Mangold’s epic opens with lines that immediately relate the reader to the experience of women’s historical erasure: “They put our body / into text,” and then, “Make us exclaim / in the space / of hissing / throat clearing / explicit instructions / how to look natural.” (1). She gifts us with the strong voice of a narrator who adds, “What interested me was / the way ladies survive / as acknowledgements / in other people’s prefaces” and “the way historians will not / see women.” (14) And later articulates “the consistent / obliteration of their activity / in what passes for history” (67) continuing to press the reminder that “women occupied many kinds of places.” (30) By sourcing language from historical texts and delving into the intricacies of women’s involvement in male-dominated pursuits like taxidermy and natural history dioramas, Mangold assembles a world in which “any landscape / is the absorption and transformation of another.” (63) Her Wilderness Will Be Her Manners challenges the arbitrary nature of gender roles, asserting the idea that “to have a body” is one of the “conditions of existence / or probabilities of life.” (33)
Though the work is technically one continuous poem, each page offers the reader something new in terms of formatting, spacing and carefully chosen language. Mangold articulates a visual message as much as a literary one, pinning her words across the page in many cases, while in others adopting a more traditional approach to formatting.

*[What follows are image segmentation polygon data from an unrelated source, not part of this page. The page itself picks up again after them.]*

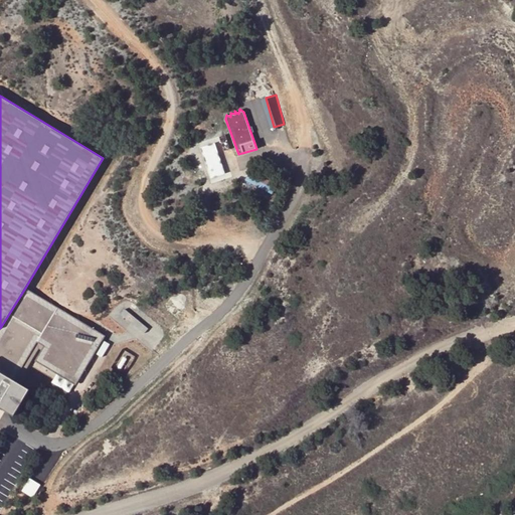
[(214,143),(199,147),(210,178),(226,174),(214,143)]
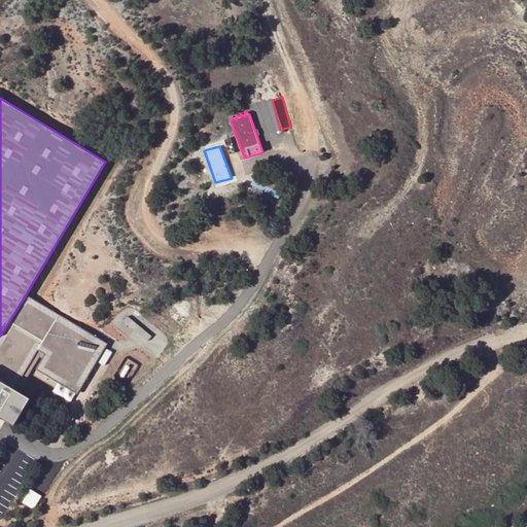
[(26,294),(0,336),(0,416),(15,425),(32,398),(14,388),(38,350),(45,354),(36,370),(59,383),(61,379),(80,391),(105,348),(102,346),(104,343),(107,345),(108,344),(26,294)]
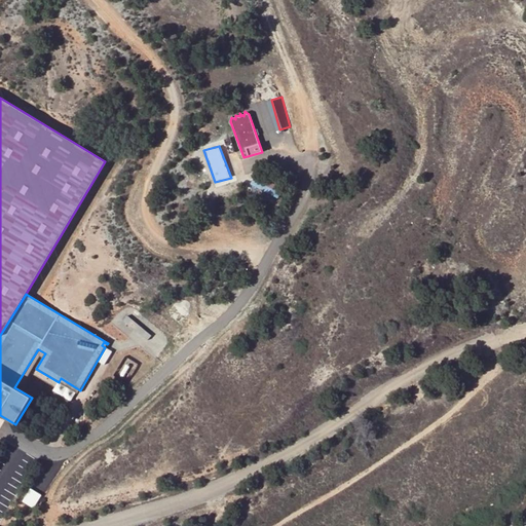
[(61,378),(59,382),(77,393),(80,390),(61,378)]
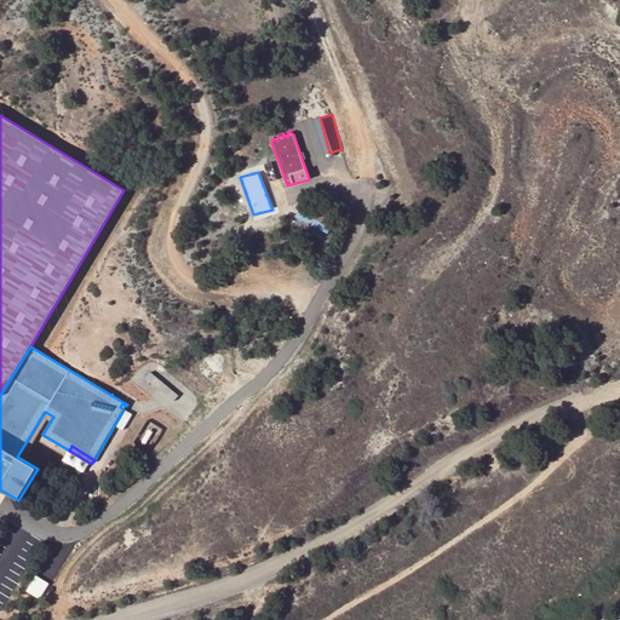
[(44,597),(51,581),(36,575),(29,591),(44,597)]
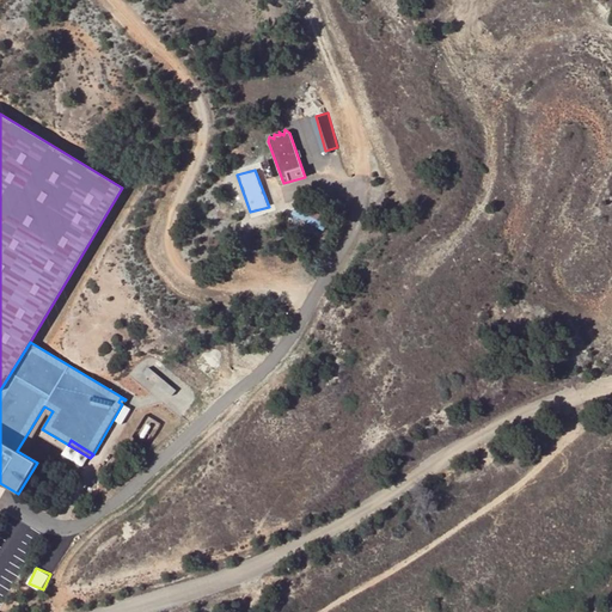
All buildings are outlined.
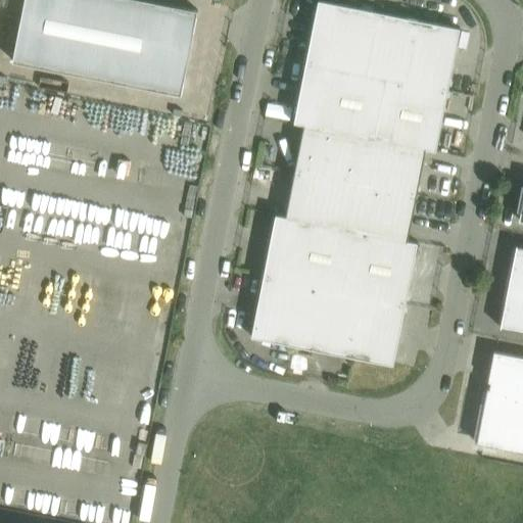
[(25,0),(13,61),(158,90),(158,88),(163,89),(179,92),(182,80),(190,42),(191,43),(198,10),(145,0),(25,0)]
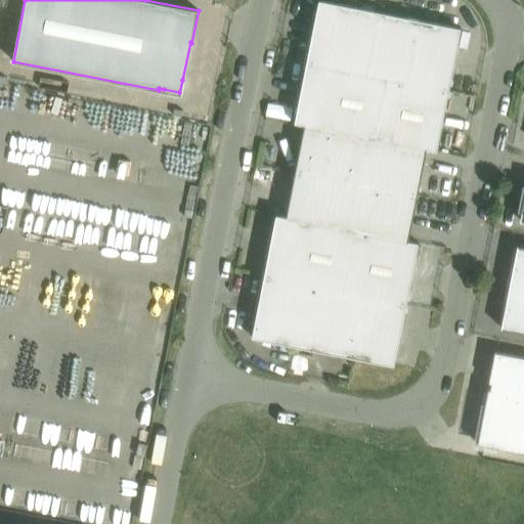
[(319,0),(307,61),(367,74),(380,12),(319,0)]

The intentional omission of articles and punctuation further pushes the reader to make intuitive leaps about the narrator’s identity and message, while simultaneously drawing a connection between women and nature itself, painting the “daughters of time” (76) carefully into the same composition they are studying, offering “proof of woman’s work” (46) in moments like, “she braced against the inequalities of the bark and drew / herself up among branches.” (41) This is all especially evident in the following selection from page 37:
“But this is becoming a feminine chapter
Romantic by right of love appropriation and appreciation
She described her errand into wilderness
in language how to ride, how to dress for it, how to shoot,
How to woman-who-goes-hunting-with-her-husband
by the possessive voice a western abbreviation
in great favor typical affections
of the hunter hero autobiography
I am still a woman and may be tender Hundred dangers which
seemed made to annihilate me”
Here, the narrator’s objective to give space to “women’s / invisible careers” (34) is clear in the attention to arrangement and position in her language. The reader is also confronted with juxtaposed images and statements like “tender Hundred dangers” and “Romantic by right of love appropriation and appreciation” that both allow and push the reader to make their own conclusions.
In addition to her beautiful arrangement of words, Mangold leaves the reader with a further contribution to the conversation by including images of her own artworks throughout the book. These pieces feature compilations of the “Women’s Work” featured throughout Mangold’s writing in a fashion that mimics that in which naturalists and taxidermists would have displayed their findings and collections by utilizing materials like insect pins while also photographing them in a way that reads similarly to stereographs. Mangold’s commitment to authenticity and visual impact especially shines in the creation of these pieces and their distribution throughout the book.
Throughout Her Wilderness Will Be Her Manners, Mangold consistently pays tribute to woman who altered the course of naturalism, but whose work was lost. She reminds us that “The giving of names / to individuals involves an act of will,” (41) and of the ways in which women “must carry the capacity / to be read.” (46) This is the kind of book that is synchronously beautiful and deceiving in its straightforward-ness, in which something new can be gleaned with each read.
Nicole Bethune Winters (she/her) is a poet, ceramic artist, and yoga teacher. She currently resides in Southern California, where she makes and sells pottery out of her home studio. When she isn’t writing or wheel-throwing, Nicole is likely at the beach, on a trail, or exploring new landscapes. She derives most of the inspiration for her creative work from her interactions with the environment around her, and is always looking for new ways to connect with and understand the earth. Her debut poetry collection, brackish, was published by Finishing Line Press in August 2022.